Targeting tissue macrophage generation as a mechanism to modulate the resolution of inflammation.

Tissue resident macrophages are white blood cells that are scattered throughout and live in the tissues of our body. They are at the frontline of host defense against infection in the tissue and play important roles in maintaining the normal function of the tissue itself. After an infection, macrophages are also recruited to the tissue from the blood, arriving as blood monocytes that originate from the bone marrow and turn into macrophages upon arrival. Our recent studies highlight the quite distinct origins of tissue resident and monocyte-derived macrophages. They show differences in gene expression that probably reflect not just their distinct functional programming, but also the mechanism by which tissue macrophages are programmed to survive for long periods in the tissue, and to self-renew. By manipulating specific subsets of macrophages we aim to bias responses to infection and wound repair to promote beneficial outcomes. Our proposed studies would be first proof-of-principle experiments that would examine a new avenue of research directed at the control of infection and tissue damage.

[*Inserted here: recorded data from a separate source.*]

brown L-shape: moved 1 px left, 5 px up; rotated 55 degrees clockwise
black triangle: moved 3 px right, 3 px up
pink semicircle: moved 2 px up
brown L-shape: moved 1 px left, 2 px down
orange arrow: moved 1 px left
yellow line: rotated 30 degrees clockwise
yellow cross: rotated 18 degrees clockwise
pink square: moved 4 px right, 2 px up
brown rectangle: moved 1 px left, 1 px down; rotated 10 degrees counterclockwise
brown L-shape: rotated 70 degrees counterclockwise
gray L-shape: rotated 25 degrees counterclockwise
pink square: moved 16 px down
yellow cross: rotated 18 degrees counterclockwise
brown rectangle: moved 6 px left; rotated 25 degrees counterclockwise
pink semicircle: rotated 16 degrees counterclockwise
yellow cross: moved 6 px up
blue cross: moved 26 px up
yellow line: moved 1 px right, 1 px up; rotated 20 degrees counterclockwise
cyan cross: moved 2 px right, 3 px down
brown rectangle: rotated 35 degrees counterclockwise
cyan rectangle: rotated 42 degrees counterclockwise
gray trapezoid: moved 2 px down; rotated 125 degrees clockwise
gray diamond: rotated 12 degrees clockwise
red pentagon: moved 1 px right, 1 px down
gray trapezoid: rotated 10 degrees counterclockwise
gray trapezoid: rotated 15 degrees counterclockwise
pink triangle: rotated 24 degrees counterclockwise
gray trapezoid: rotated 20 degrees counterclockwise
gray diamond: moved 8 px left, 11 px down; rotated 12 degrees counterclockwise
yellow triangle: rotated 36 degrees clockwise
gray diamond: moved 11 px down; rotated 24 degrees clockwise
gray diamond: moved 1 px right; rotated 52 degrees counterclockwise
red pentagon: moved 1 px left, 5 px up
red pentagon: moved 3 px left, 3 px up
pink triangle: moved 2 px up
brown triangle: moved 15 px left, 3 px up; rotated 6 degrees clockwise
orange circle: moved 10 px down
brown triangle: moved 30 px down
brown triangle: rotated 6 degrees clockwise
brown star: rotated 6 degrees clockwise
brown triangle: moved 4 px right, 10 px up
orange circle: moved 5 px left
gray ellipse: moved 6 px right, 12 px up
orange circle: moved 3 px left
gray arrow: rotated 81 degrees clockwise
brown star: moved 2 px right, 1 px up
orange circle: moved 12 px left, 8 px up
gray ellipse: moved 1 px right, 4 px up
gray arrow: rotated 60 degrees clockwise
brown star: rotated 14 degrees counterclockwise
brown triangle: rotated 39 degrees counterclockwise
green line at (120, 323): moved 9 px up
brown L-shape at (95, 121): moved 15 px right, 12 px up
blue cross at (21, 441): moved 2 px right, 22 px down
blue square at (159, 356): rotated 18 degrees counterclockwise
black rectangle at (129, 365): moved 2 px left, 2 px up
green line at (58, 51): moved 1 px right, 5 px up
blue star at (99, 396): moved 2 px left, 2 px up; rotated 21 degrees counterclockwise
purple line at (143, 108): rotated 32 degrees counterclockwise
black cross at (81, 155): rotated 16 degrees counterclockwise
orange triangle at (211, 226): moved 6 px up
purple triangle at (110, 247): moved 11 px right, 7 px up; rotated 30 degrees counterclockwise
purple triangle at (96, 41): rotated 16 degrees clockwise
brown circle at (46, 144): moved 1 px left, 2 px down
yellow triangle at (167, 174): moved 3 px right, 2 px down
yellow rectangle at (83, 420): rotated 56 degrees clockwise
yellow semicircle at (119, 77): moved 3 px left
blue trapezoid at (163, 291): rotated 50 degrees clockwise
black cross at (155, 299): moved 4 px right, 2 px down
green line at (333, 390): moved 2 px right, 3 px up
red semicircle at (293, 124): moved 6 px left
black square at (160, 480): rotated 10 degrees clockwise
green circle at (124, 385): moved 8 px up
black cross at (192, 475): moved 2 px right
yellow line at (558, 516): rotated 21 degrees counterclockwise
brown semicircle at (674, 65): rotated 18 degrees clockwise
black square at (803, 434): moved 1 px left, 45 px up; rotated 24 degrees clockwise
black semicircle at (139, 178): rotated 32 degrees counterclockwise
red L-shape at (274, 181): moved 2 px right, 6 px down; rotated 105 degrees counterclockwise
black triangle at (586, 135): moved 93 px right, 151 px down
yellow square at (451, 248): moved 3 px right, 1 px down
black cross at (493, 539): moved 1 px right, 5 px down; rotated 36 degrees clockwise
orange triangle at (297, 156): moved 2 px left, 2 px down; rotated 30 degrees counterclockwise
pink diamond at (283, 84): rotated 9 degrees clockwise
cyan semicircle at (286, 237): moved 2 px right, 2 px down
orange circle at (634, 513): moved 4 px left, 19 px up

We have identified transcription factors normally associated with development, cellular proliferation, differentiation and renewal that are selectively expressed in tissue resident macrophages (as opposed, for example, to monocyte-derived macrophages). We have shown that tissue resident macrophages are a self-renewing population that is independent of bone marrow-derived monocytic precursors. Since these transcription factors are anticipated or are known to be lethal when targeted to generate null alleles in mice, we will generate myeloid specific knockouts using the lysozyme M-Cre mice (Lyz2-Cre). These mice will be characterized for abnormalities in macrophage development and, assuming the mice are not fundamentally defective in tissue macrophages, in the response to inflammatory challenges. These challenges are designed to test their self-renewal and inflammatory responses at the same time. If feasible (depending on the severity of the impact of conditional-ablation on the macrophage lineage) the cells will also be tested ex vivo to establish if abrogation of these specific transcription factors alters phenotype in a way that fundamentally impacts on inflammatory responses, or is more restricted to roles in macrophage development and renewal. We believe that these studies will test the principle that we can specifically manipulate the existence and/or renewal of tissue resident macrophages, with only secondary impacts on the monocyte-derived lineage, and that this may provide a novel avenue to alter tissue homeostasis, host defense and the resolution of inflammation for therapeutic benefit.

The main beneficiary with immediate impact would be academia, including academia outside the applicants immediate professional circle. This is because the research will provide basic insights into tissue homeostasis in general and to any disease pathology involving macrophages, which broadens the scope to other fields, for example, autoimmunity, allergy and tumour biology.

A secondary beneficiary with medium term impact would be the Industrial and pharmaceutical sector. Several of the applicants have collaborative or other associations with industry and are well positioned to exploit any novel intellectual property. We would anticipate that the output from this research would lead fairly rapidly to additional industrial collaborations based on our past experience and existing collaborations. Intellectual property would be appropriately protected for exploitation and several of the applicants have experience in this area (see 'Pathways to Impact' for more information)

In the longer term this work should directly benefit patients with infectious or inflammatory diseases as macrophage phenotype and behaviour is central to many disease outcomes. The application of these studies directly to patient samples will ensure that the work is relevant to human disease. Characterisation of macrophage activation and developmental pathways will increase understanding and reveal pathways that can be exploited to reduce the impact of inflammatory and infectious diseases.

The School of Medicine at Cardiff is very actively engaged in public engagement (see 'Pathways to Impact' for more information). We would hope that the continued involvement of principle investigators, including the lead applicant, would continue to inspire young people towards a career in science and show the research in Cardiff, and the UK as a whole, as internationally leading.